Source passage:
________

At around 80 mph wind resistance, drag, becomes the greatest force to overcome, vs, rolling resistance and drivetrain friction. The problem is that you must have enough HP in the motor to push the car to 140. There are ways to figure this, but imagine an old VW bug doing 70 mph at 3000 rpm. If you spun the motor in top gear , no slippage , then you would expect to see 140 at 6000 rpm. Problem is that if the motor only makes 80 hp and it takes 120 hp to push it to 140 then you will hit a wall where the motor rpms do not rise and the car does not accelerate any more.

Now TBirds and the sibling cars are aerodynamic enough to acheive these higher speeds at lower drag values, but then you have the acceleration issue. As you approach the wall of HP vs Drag your acceleration increases at a decreasing rate. Basically, if you need 175 hp to push your car to 140 and you make 180 hp you need a REAL long road to get that high and you need to hit 140 at the peak power rpm of the motor. These motors make peak power at around 5300 rpm in mostly stock form.

________

Given material:
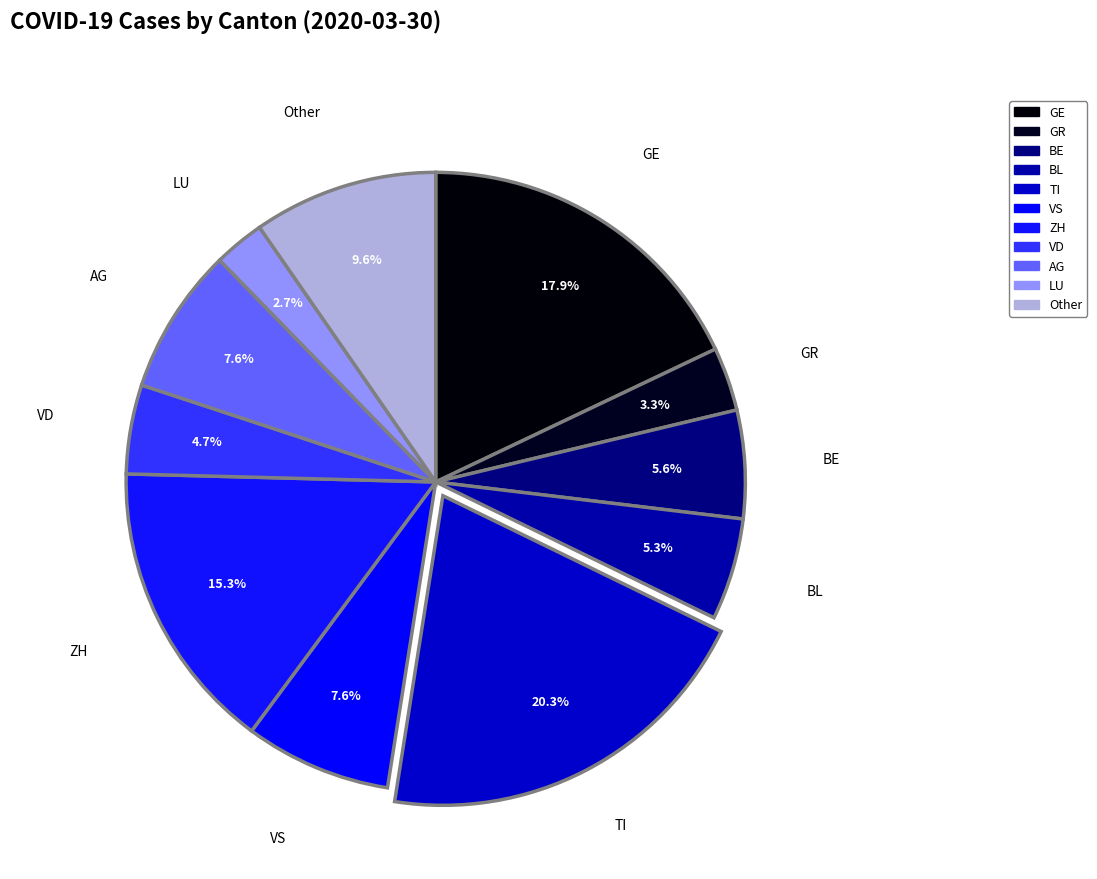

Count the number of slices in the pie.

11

________

Task prompt: In the passage about horsepower and drag at high speed, at roughly what rpm do these motors make peak power in mostly stock form?

Output for this task: Around 5300 rpm.